- Source passage:
· · · · ·
# western show apparel



## farmpony84 (Apr 21, 2008)

Does anyone know anywhere other than Rods and Hobby Horse to get nice AFFORDABLE western pleaseure clothes? I need a showmanship outfit but I'm not rich!


----------



## Dumas'_Grrrl (Apr 2, 2008)

Try wearing as much/many street clothes as you can get away with. A pair of black slacks out of a regular store are 10x cheaper than out of a "western" one.
Spend your money on the bling pieces then you can stand out...I always like black as a base with another pop color. 

Sorry I don't have a web site for ya...guess you asked for that not tip and tricks  ...lol...good luck!


----------



## farmpony84 (Apr 21, 2008)

Tips are good. I actually was thinking about buying a bedazzler and a plain blazer. I have some cute shirts I bought from Rods and Hobby horse has some i love but wow the price.....


----------



## kitten_Val (Apr 25, 2007)

If you get nice hat and boots everything else doesn't matter much. Lol! But I agree pair of nice jeans in "human" store will cost tons less than same pair of "western" jeans from "horsey" store.


----------



## kitten_Val (Apr 25, 2007)

Just checked boots and hats at http://www.tack-wholesale.com (one of the cheapest I know). OMG! :shock: SO expensive! I got my boots and hat 5 (at least) times cheaper at the Horse Expo!
· · · · ·
- Task requirements:
Reproduce part of the thread on western show apparel word for word, beginning at the words "Try wearing as" and stopping after the words "another pop color.". The material after this point comes from a different source than the thread on western show apparel.
· · · · ·
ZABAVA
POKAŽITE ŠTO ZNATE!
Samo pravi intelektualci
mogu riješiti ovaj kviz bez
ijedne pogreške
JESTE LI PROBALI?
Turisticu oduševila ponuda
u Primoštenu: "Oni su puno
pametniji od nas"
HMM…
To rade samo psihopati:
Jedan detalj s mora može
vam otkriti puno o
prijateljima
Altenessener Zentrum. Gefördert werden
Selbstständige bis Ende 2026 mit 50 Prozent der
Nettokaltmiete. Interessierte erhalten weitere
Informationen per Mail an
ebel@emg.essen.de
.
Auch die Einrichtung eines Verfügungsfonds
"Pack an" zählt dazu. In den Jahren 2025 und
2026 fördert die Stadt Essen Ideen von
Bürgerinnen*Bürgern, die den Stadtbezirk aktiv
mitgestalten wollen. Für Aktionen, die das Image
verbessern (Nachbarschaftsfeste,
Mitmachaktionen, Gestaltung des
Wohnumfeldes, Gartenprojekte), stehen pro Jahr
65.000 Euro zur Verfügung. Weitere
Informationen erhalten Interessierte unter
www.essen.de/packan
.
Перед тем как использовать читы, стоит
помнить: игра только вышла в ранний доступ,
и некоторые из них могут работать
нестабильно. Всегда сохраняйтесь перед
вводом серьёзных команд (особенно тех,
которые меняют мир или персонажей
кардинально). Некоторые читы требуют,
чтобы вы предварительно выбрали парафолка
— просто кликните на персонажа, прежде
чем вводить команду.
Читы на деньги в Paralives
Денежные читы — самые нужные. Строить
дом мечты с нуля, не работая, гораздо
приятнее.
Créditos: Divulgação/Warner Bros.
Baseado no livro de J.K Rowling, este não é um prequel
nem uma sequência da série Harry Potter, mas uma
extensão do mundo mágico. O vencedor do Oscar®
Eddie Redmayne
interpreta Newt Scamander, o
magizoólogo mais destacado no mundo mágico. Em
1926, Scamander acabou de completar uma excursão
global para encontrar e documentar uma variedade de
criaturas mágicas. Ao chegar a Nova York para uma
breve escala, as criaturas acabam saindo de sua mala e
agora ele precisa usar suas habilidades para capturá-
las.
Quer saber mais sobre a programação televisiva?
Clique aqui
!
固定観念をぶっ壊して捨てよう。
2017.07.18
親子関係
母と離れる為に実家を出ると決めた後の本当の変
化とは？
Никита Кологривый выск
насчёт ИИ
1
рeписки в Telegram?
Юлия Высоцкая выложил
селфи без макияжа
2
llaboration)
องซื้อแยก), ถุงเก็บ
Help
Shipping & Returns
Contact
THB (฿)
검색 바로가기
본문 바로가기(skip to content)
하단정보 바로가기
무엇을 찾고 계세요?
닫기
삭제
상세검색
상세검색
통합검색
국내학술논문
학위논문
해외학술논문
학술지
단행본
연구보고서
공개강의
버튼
· · · · ·
- Exercise response:
Try wearing as much/many street clothes as you can get away with. A pair of black slacks out of a regular store are 10x cheaper than out of a "western" one.
Spend your money on the bling pieces then you can stand out...I always like black as a base with another pop color.